Шура поднялась, прошла несколько шагов от моей постели до окна и оттуда, стоя спиной, ответила:
– Бил. Знаешь, я только теперь понимаю, что значат слова Кочубея в “Полтаве”:
И первый клад мой честь была,
Клад этот пытка отняла…
…Лева Ландау, освобожденный в апреле 39-го, пришел ко мне позднее – во второй половине мая; не прямо из тюрьмы и, видимо, уже отдохнувший. Показался он мне таким же, как прежде, хотя и упомянул, что на следствии повредили ему два ребра. Впрочем, он быстро оборвал свой рассказ об избиениях, щадя то ли меня, то ли себя самого, более о себе не говорил, зато подробно расспрашивал обо всех предпринимаемых нами в Митину защиту шагах.

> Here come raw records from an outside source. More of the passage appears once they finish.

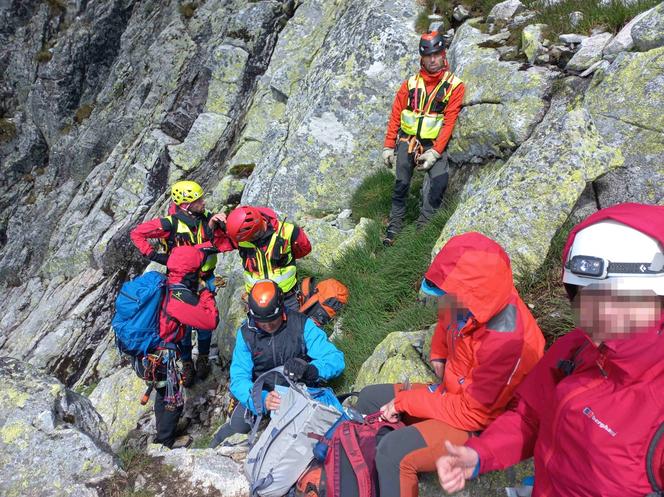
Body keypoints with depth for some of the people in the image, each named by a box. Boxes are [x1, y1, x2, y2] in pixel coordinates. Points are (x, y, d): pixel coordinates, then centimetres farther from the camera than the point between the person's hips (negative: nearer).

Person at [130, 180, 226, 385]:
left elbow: (223, 246, -15)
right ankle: (186, 362, 29)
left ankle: (203, 357, 31)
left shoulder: (207, 219, -10)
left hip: (205, 280, 2)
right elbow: (136, 233, -11)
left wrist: (215, 228, -30)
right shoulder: (170, 224, -20)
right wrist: (154, 255, -15)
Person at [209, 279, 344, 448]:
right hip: (261, 394, 2)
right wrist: (262, 399, -38)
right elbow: (239, 379, -17)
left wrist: (309, 369, -41)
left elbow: (336, 359, -20)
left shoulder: (302, 325, -15)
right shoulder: (246, 333, -9)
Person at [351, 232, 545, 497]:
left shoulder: (507, 342, -34)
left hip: (482, 425, -8)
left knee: (393, 451, -26)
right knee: (370, 398, 10)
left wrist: (404, 401, -19)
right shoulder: (466, 303, -14)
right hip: (453, 393, 9)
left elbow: (472, 414, -26)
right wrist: (438, 356, 3)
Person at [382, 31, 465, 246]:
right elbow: (395, 116, 8)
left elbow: (449, 121, -6)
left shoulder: (454, 85, -1)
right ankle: (394, 226, 4)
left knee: (440, 180, -20)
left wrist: (435, 152, -14)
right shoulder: (411, 83, 6)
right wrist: (389, 146, 3)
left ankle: (423, 226, -12)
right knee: (401, 184, -3)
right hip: (407, 140, 2)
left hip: (434, 144, -1)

Подробно расспросил об обыске у нас, о Митином аресте в Киеве, о том, как его вели по перрону. О приговоре, о конфискации. О датах. В уме он явно что-то сопоставлял и прикидывал. Молчал, потом переспрашивал, снова молчал. (В Левиной наружности не произошло перемен: такой же, каким я его знала и раньше: длинный; когда усядется – острые колени торчат, словно лезвия складного перочинного ножика; некрасивый: два зуба поверх верхней губы… И прекрасные, глубокие, чистые, темные глаза, какие бывают на лицах только у итальянских Мадонн.)
Внезапно он спросил:
– Вы можете сказать мне правду?
– Я постараюсь.
– Вам меня не неприятно видеть? Не больно, что я вернулся, а…
– Нет. (Я говорила правду.) Наоборот, видеть вас я рада… (И это была правда.) Мне только странно… Вот мы сидим с вами вдвоем и разговариваем в моей комнате, а не вы и Митя – у него или все трое у меня. Ведь это очень странно. Понимаете?
– Странно? – переспросил Лева.
– Да, как и всё, – сказала я, не умея передать свое чувство.
– Как вы думаете, вернется Митя? – спросила я, нарушая молчание.
– Ничто из возможного не невозможно, – ответил Дау.
И, взяв с меня обещание, что если мне понадобятся деньги, я обращусь к нему, а не к кому другому, быстро ушел.